Start of EXTRACTED INFORMATION

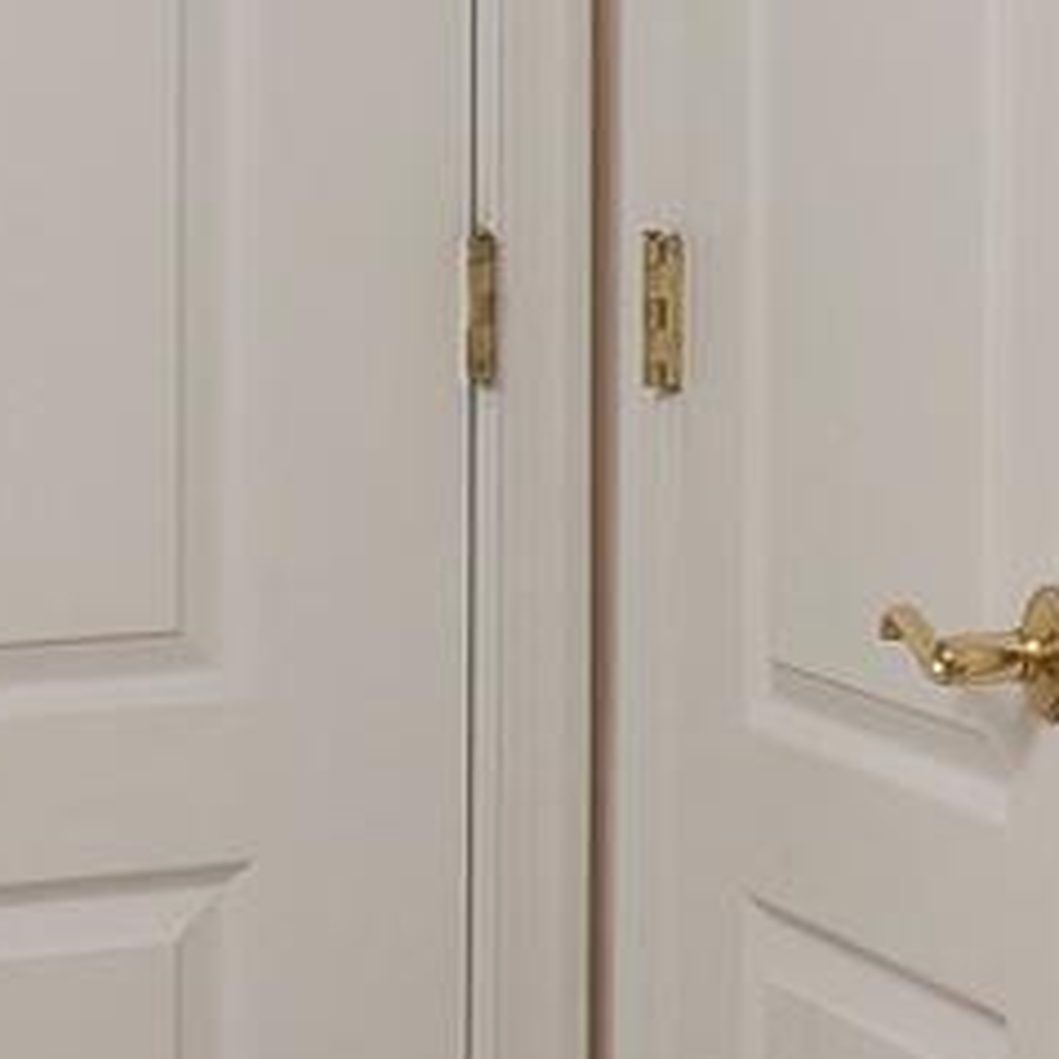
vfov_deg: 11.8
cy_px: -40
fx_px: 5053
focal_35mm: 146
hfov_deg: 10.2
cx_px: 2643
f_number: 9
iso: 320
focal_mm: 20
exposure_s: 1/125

End of EXTRACTED INFORMATION
Start of EXTRACTED INFORMATION

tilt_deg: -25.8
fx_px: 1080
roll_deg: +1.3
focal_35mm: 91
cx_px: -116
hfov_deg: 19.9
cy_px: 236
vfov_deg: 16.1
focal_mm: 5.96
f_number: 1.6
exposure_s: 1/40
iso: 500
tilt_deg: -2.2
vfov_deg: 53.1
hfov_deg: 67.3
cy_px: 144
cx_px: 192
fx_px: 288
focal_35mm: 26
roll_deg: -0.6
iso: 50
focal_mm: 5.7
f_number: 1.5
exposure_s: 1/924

End of EXTRACTED INFORMATION
Start of EXTRACTED INFORMATION

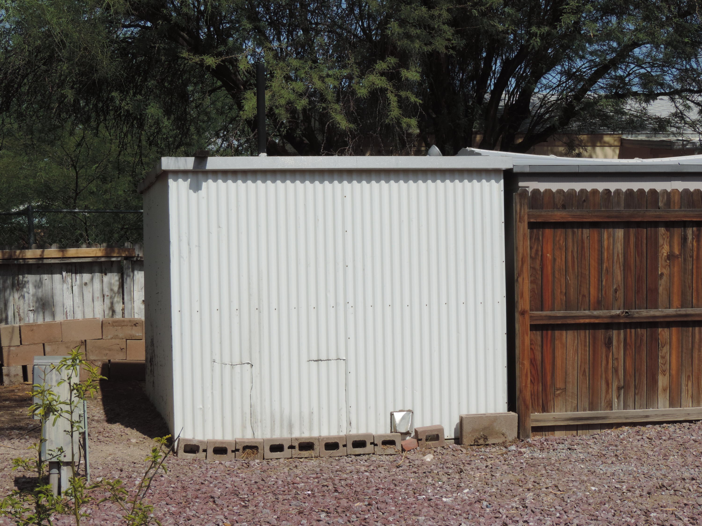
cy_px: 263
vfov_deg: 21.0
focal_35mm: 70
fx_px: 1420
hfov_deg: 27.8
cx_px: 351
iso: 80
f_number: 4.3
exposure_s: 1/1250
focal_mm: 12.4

End of EXTRACTED INFORMATION

§ **REQUIRED ACTION**: Output the lines above between the one holding "roll_deg: +1.3" and the one holding "exposure_s: 1/924", inclusive, with nothing before or after them.

§ **SOLUTION BELOW**:
roll_deg: +1.3
focal_35mm: 91
cx_px: -116
hfov_deg: 19.9
cy_px: 236
vfov_deg: 16.1
focal_mm: 5.96
f_number: 1.6
exposure_s: 1/40
iso: 500
tilt_deg: -2.2
vfov_deg: 53.1
hfov_deg: 67.3
cy_px: 144
cx_px: 192
fx_px: 288
focal_35mm: 26
roll_deg: -0.6
iso: 50
focal_mm: 5.7
f_number: 1.5
exposure_s: 1/924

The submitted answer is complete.